In the bill’s first hearing, Loken testified that Nevada wine containing anything less than 75 percent Nevada grapes would not comport with federal law. He also said he endorsed the bill’s goal for the urban counties, but warned against becoming “a wine suburb of California.”
Loken says that as the session progressed, he relaxed his insistence on a high concentration of Nevada grown fruit. He agreed on dropping the minimum from 75 percent to 50 percent, and upon further reflection, to 25.
“We want to keep it a low bar to get in and get going,” he said, because small successes would breed demand, and would fuel expansion of both growing and winemaking in the state.
The state’s largest liquor distributor also had a hand in shaping the legislation, and AB 4 was amended to place a 1,000 case cap on sales for new wineries using less than 25 percent Nevada grown fruit.
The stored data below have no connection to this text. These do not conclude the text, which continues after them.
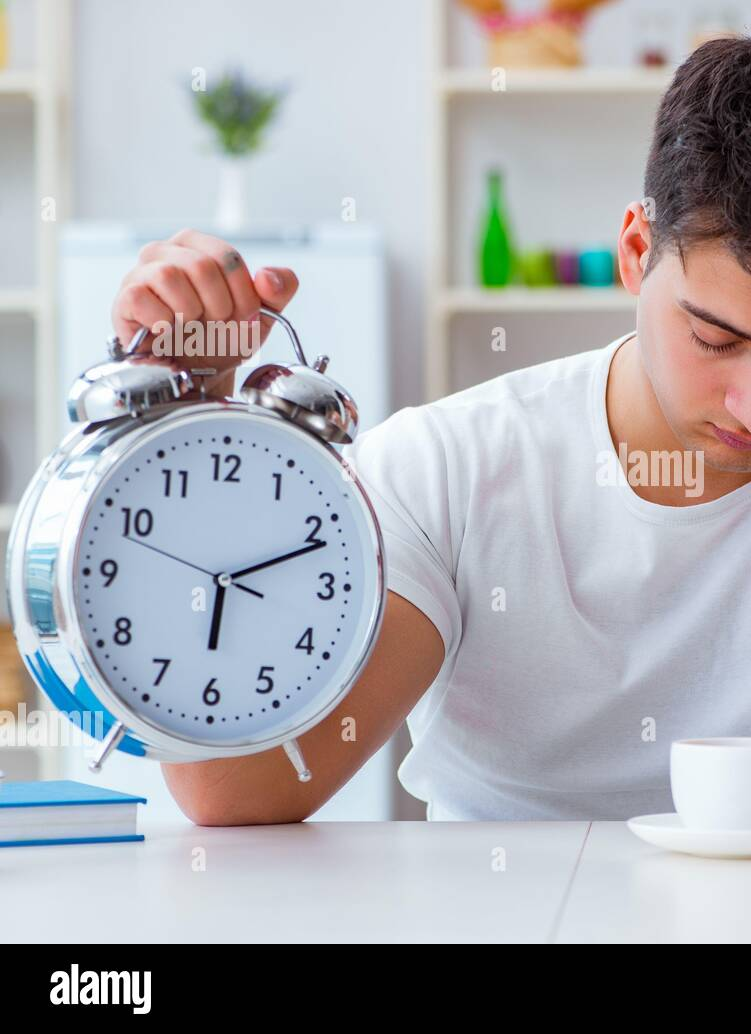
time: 6:11
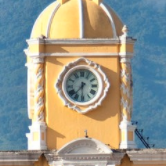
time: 7:30
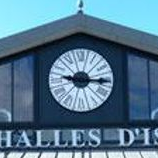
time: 9:15
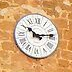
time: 10:13
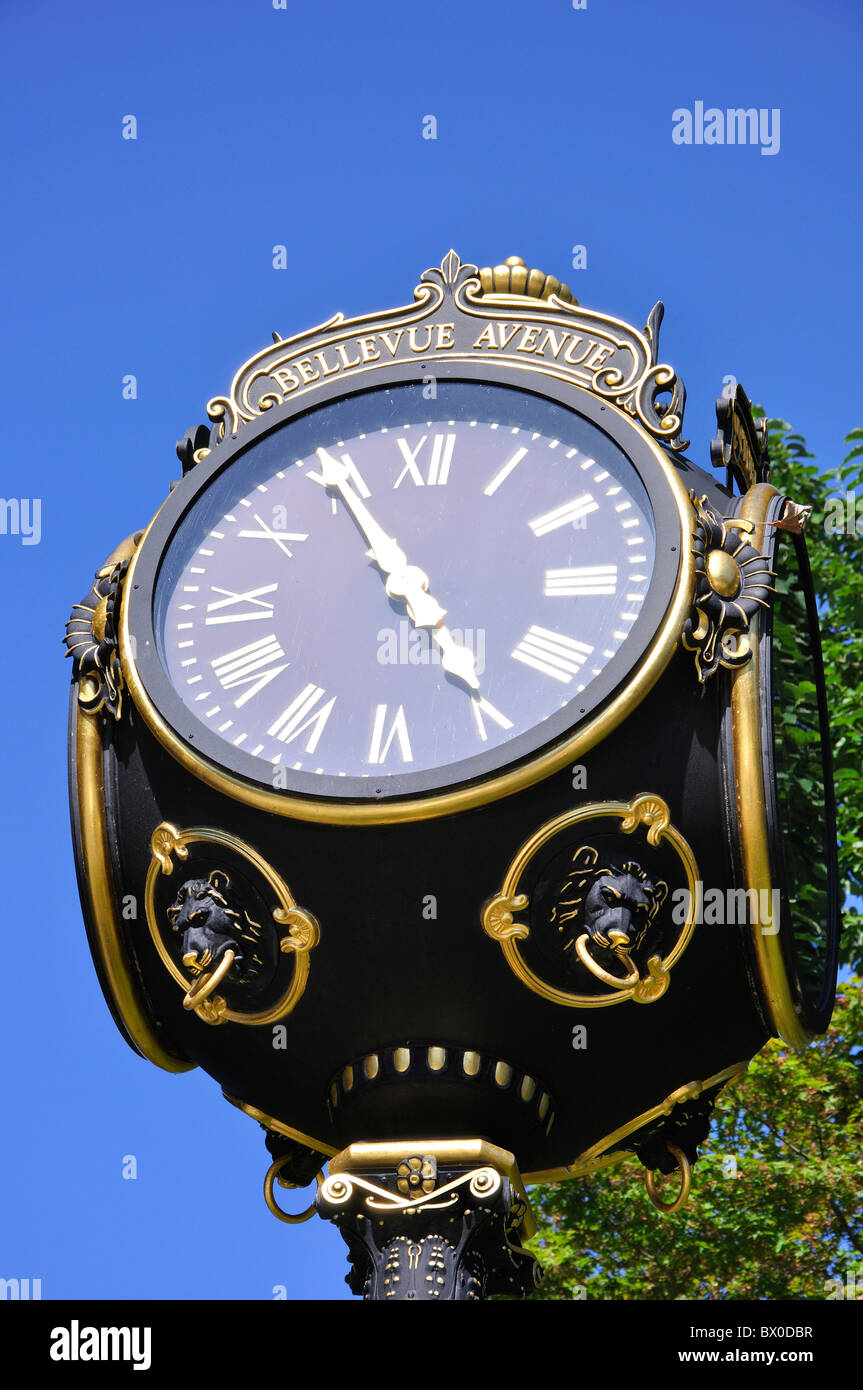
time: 4:54
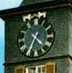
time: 4:35
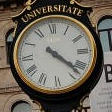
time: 4:22
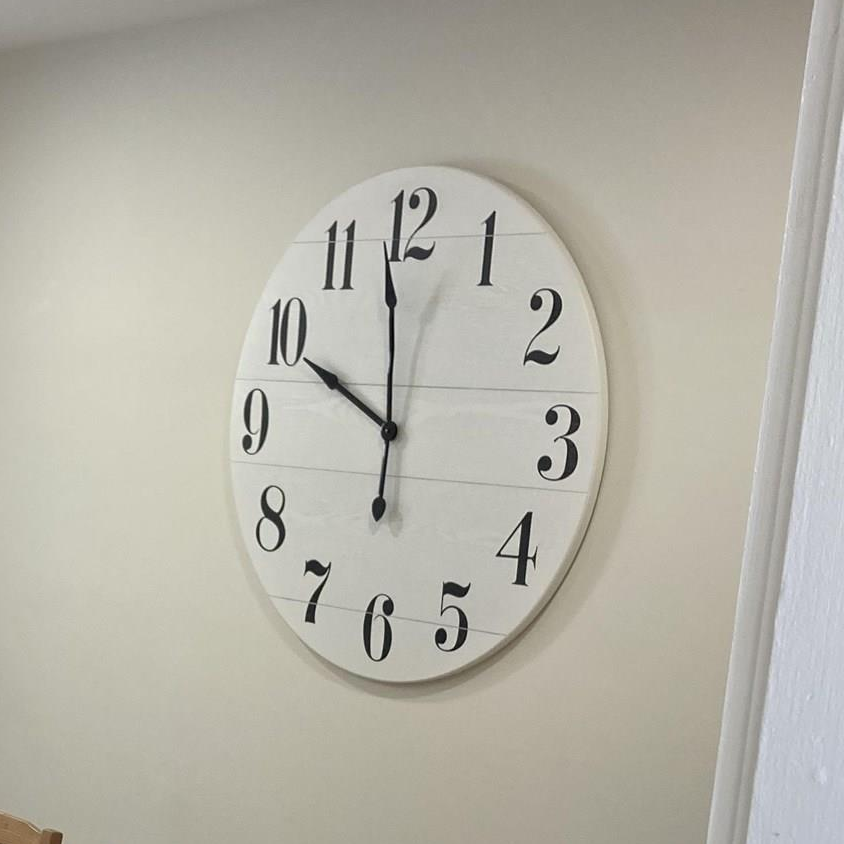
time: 9:58
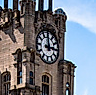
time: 2:59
On this year’s legislative agenda, the Nevada Wine Coalition announced it would try to raise the 1,000 case limit, arguing that the cap would hobble return on investment while new wineries wait for fledgling vineyards to mature, a 4-6 year process. The plan came under immediate attack by the distributors’ lobby. The Coalition has since retreated from a case limit amendment.
Now, as the Coalition seeks other changes to the law, Loken wonders why the state’s northern wine producers believe they need more legislation to be successful.
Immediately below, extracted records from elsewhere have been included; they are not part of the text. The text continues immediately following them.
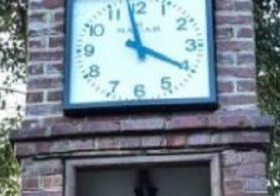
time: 3:58
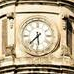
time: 7:29
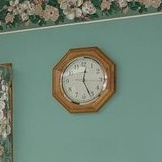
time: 12:26
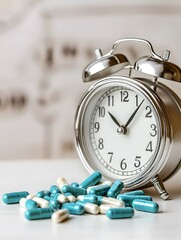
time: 10:07
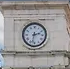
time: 2:32
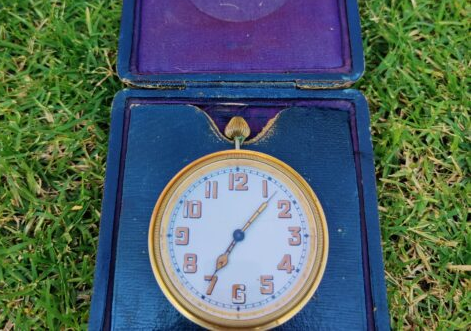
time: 7:07
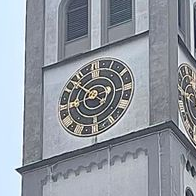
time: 8:52
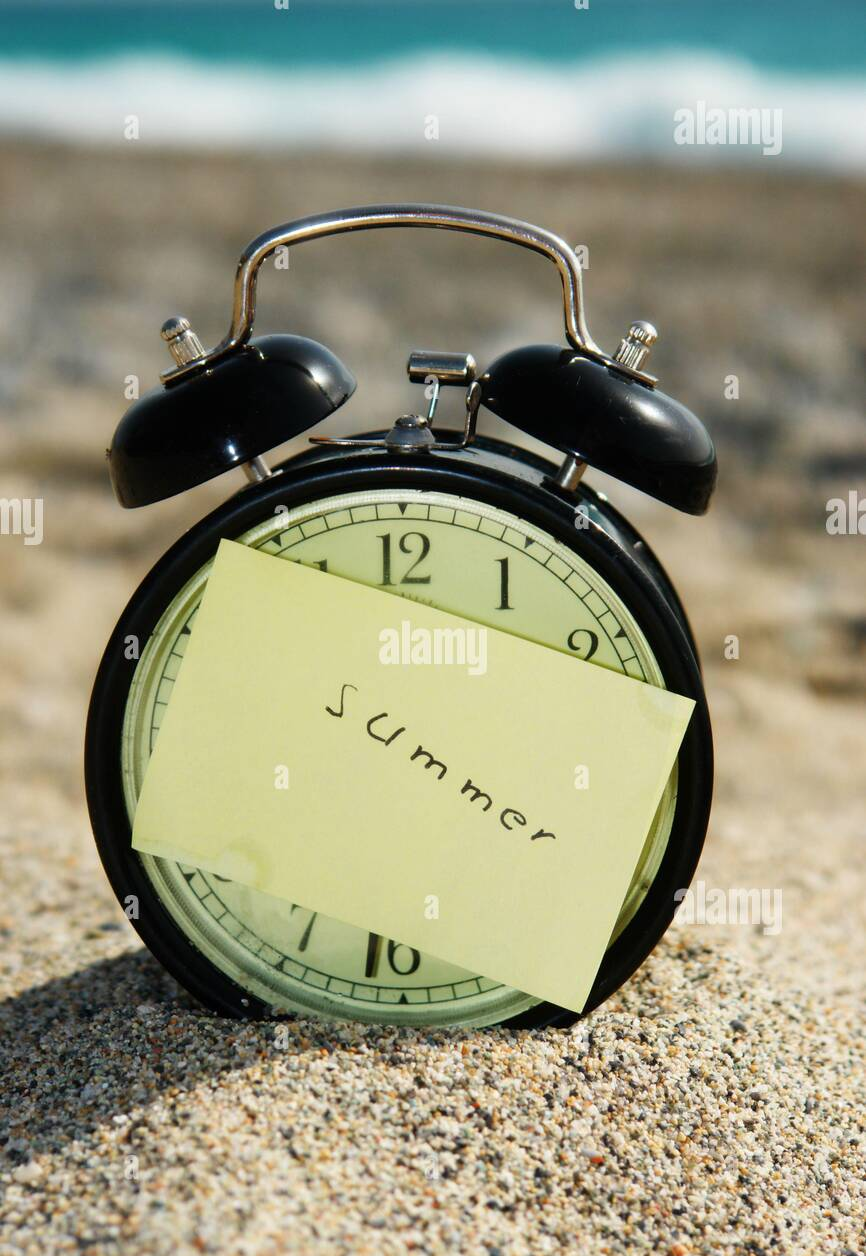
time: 4:20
“It’s been two years,” he said. “Where are the vineyards? Where are they? I don’t see them going in.” He points out that southern Nevada vineyards have tripled in 18 months.
“If we’re here two more years from now and nobody’s put any vineyards in, there will not be a sympathetic ear in this state to change anything in that law.”
That’s a worry, but it does not appear to be Bill Loken’s worry. As we walk through his small barrel room, Pahrump Valley is preparing to bottle 750 gallons of Pinot Grigio. They’ve outgrown this room, but by next year, a new, larger room will house 200 barrels. In the center of the new barrel room, tables and chairs will seat 80 for meetings and special events. The expanded facility will have 12 fermentation tanks, a new high-speed, automated bottling line, and will store more than 18,000 cases of bottled wine.
All of this will take shape just in time for Pahrump Valley’s thirteenth harvest.